In Patrick White’s Tree of Man, the diffident protagonist, Stan, hacks up a gob of spittle and declares to a visiting evangelist: “That is God.”
A classically laconic Aussie response to religion, it instantly strips the concept of its fripperies, moral hypocrisies and pretensions to mystery.
Historically, few Australians have gone for all that “god-bothering” stuff, despite the relatively recent importation of cash-grabbing, American-style evangelism.
Because we’re disinclined to ask the big theological questions, there’s a tendency to view all religions as being much the same. But just what, precisely, is a religion?
This was the dilemma faced by the US’s Internal Revenue Service in the early 1990s, as the self-titled Church of Scientology successfully fought to have its tax-exempt status restored.
It began in the 1950s as a tax-dodging fad pretty much designed to enrich its founder, the fantasist L Ron Hubbard. Since then, Scientology has morphed into a global organisation accused of milking ever-increasing fees, donations and labour from believers.
Viewed as religion, Scientology initially seems kooky. Adherents are regularly required to pay for “auditing” sessions in which they reveal increasing amounts of information about themselves. Here, though, there are some parallels with confessing to a priest, or psychological counselling.
Scientologists also believe in an extra-terrestrial deity, but all religions are routinely mocked by atheists for adhering to much the same idea.

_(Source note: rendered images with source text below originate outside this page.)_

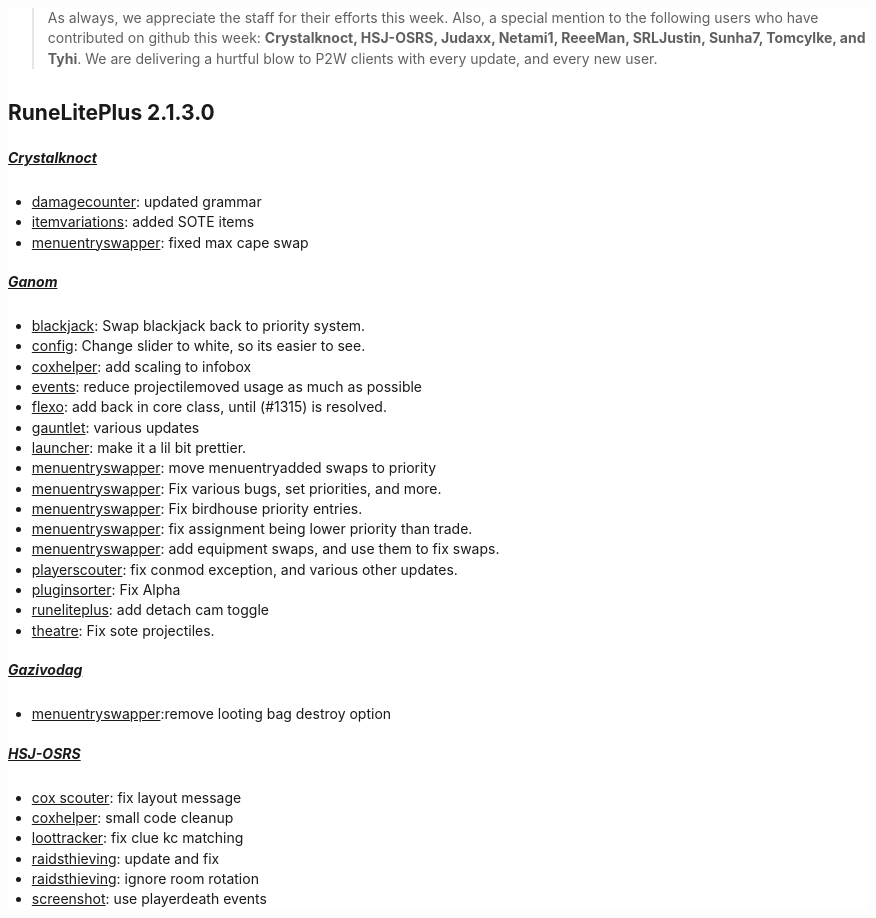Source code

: > As always, we appreciate the staff for their efforts this week. Also, a special mention to the following users who have contributed on github this week:
>**Crystalknoct, HSJ-OSRS, Judaxx, Netami1, ReeeMan, SRLJustin, Sunha7, Tomcylke, and Tyhi**.
> We are delivering a hurtful blow to P2W clients with every update, and every new user.
## RuneLitePlus 2.1.3.0

##### [Crystalknoct](https://github.com/Crystalknoct)
* [damagecounter](https://github.com/runelite-extended/runelite/pull/1307): updated grammar
* [itemvariations](https://github.com/runelite-extended/runelite/pull/1229): added SOTE items
* [menuentryswapper](https://github.com/runelite-extended/runelite/pull/1251): fixed max cape swap

##### [Ganom](https://github.com/Ganom)
* [blackjack](https://github.com/runelite-extended/runelite/pull/1265): Swap blackjack back to priority system.
* [config](https://github.com/runelite-extended/runelite/pull/1262): Change slider to white, so its easier to see.
* [coxhelper](https://github.com/runelite-extended/runelite/pull/1295): add scaling to infobox
* [events](https://github.com/runelite-extended/runelite/pull/1214): reduce projectilemoved usage as much as possible
* [flexo](https://github.com/runelite-extended/runelite/pull/1345): add back in core class, until (#1315) is resolved.
* [gauntlet](https://github.com/runelite-extended/runelite/pull/1246): various updates
* [launcher](https://github.com/runelite-extended/runelite/pull/1321): make it a lil bit prettier.
* [menuentryswapper](https://github.com/runelite-extended/runelite/pull/1190): move menuentryadded swaps to priority
* [menuentryswapper](https://github.com/runelite-extended/runelite/pull/1263): Fix various bugs, set priorities, and more.
* [menuentryswapper](https://github.com/runelite-extended/runelite/pull/1281): Fix birdhouse priority entries.
* [menuentryswapper](https://github.com/runelite-extended/runelite/pull/1326): fix assignment being lower priority than trade.
* [menuentryswapper](https://github.com/runelite-extended/runelite/pull/1327): add equipment swaps, and use them to fix swaps.
* [playerscouter](https://github.com/runelite-extended/runelite/pull/1294): fix conmod exception, and various other updates.
* [pluginsorter](https://github.com/runelite-extended/runelite/pull/1282): Fix Alpha
* [runeliteplus](https://github.com/runelite-extended/runelite/pull/1331): add detach cam toggle
* [theatre](https://github.com/runelite-extended/runelite/pull/1264): Fix sote projectiles.

##### [Gazivodag](https://github.com/Gazivodag)
* [menuentryswapper](https://github.com/runelite-extended/runelite/pull/1297):remove looting bag destroy option

##### [HSJ-OSRS](https://github.com/HSJ-OSRS)
* [cox scouter](https://github.com/runelite-extended/runelite/pull/1226): fix layout message
* [coxhelper](https://github.com/runelite-extended/runelite/pull/1244): small code cleanup
* [loottracker](https://github.com/runelite-extended/runelite/pull/1274): fix clue kc matching
* [raidsthieving](https://github.com/runelite-extended/runelite/pull/1243): update and fix
* [raidsthieving](https://github.com/runelite-extended/runelite/pull/1259): ignore room rotation
* [screenshot](https://github.com/runelite-extended/runelite/pull/1245): use playerdeath events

Featuring several former Scientologists and adapted by director Alex Gibney from the best-selling book by Lawrence Wright, the documentary Going Clear: Scientology and the Prison of Belief breaks no new ground stylistically.
A stream of talking heads (including Wright) and some internal footage exposes Scientology’s dark side: it is portrayed as self-obsessed and so paranoid it wants to prevent this film being shown in the UK. It is also desperate to convert celebrities such as Tom Cruise and John Travolta, both of whom feature in Going Clear.
These revelations won’t surprise anyone who’s paid a smidgin of attention. What shocks are the details of alleged physical and psychological abuse, claims of blackmail, corporate greed, perverted “family” values and vicious persecution of critics (claims that have been denounced by Scientology leaders as “dishonest”).
Gibney – whose previous documentaries include the Wikileaks film We Steal Secrets and Enron: the Smartest Guys in the Room – makes the case, somewhat slowly, that Scientology is not a religion, but a cult. Either way, I doubt Australians will care much.